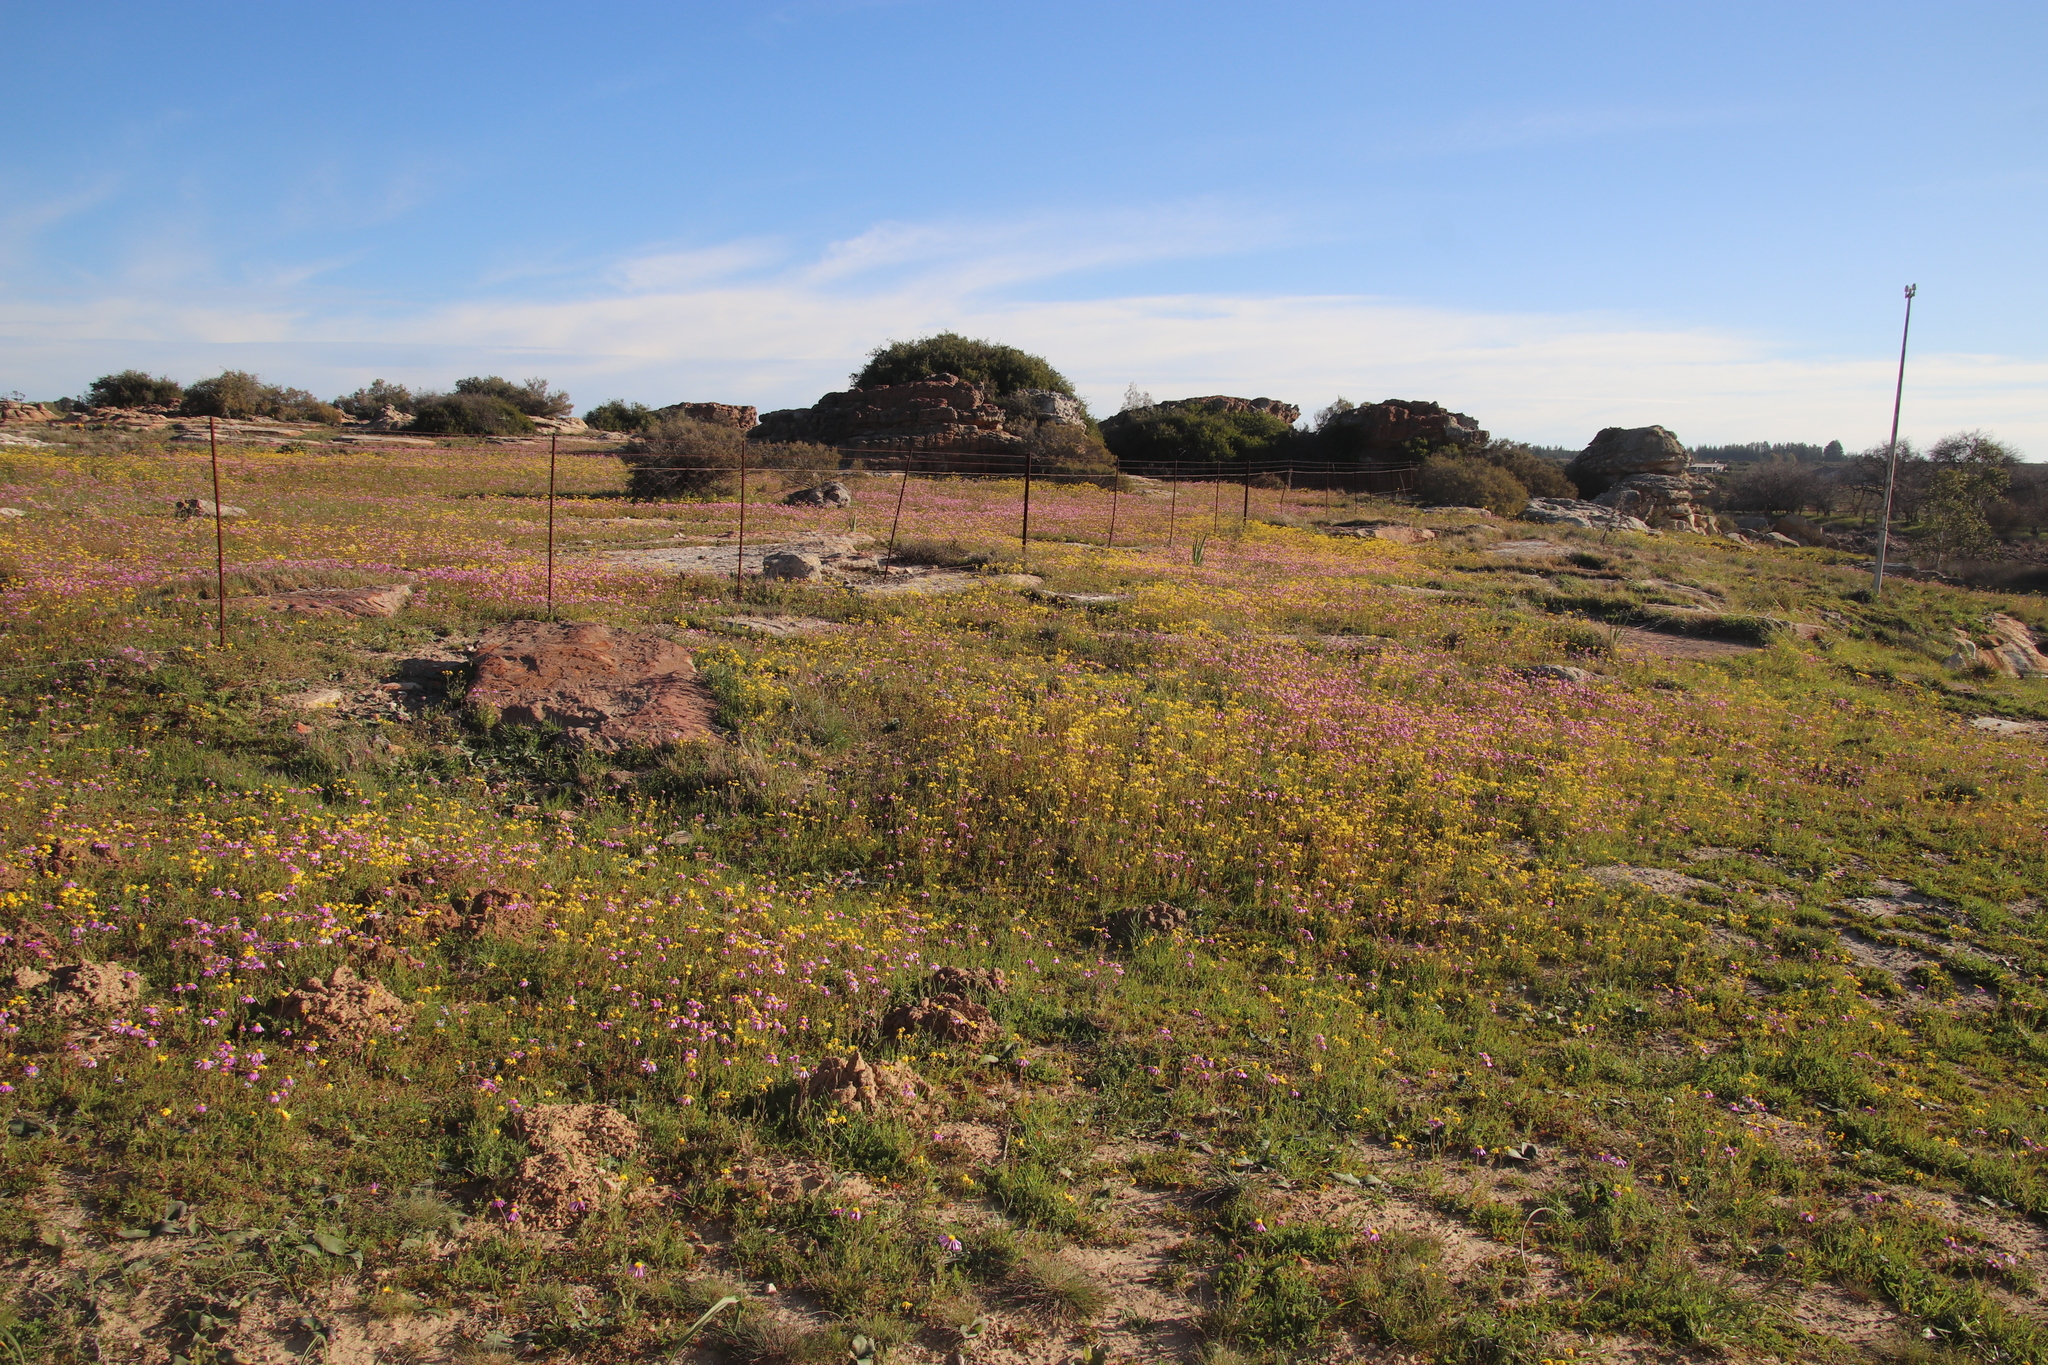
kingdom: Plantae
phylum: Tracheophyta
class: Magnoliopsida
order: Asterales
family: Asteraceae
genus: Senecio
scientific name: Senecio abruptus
========
* PROBLEM TO SOLVE *
Copy out the lines above word for word, leaving out the pictures.

* SOLUTION FOR THIS TASK *
kingdom: Plantae
phylum: Tracheophyta
class: Magnoliopsida
order: Asterales
family: Asteraceae
genus: Senecio
scientific name: Senecio abruptus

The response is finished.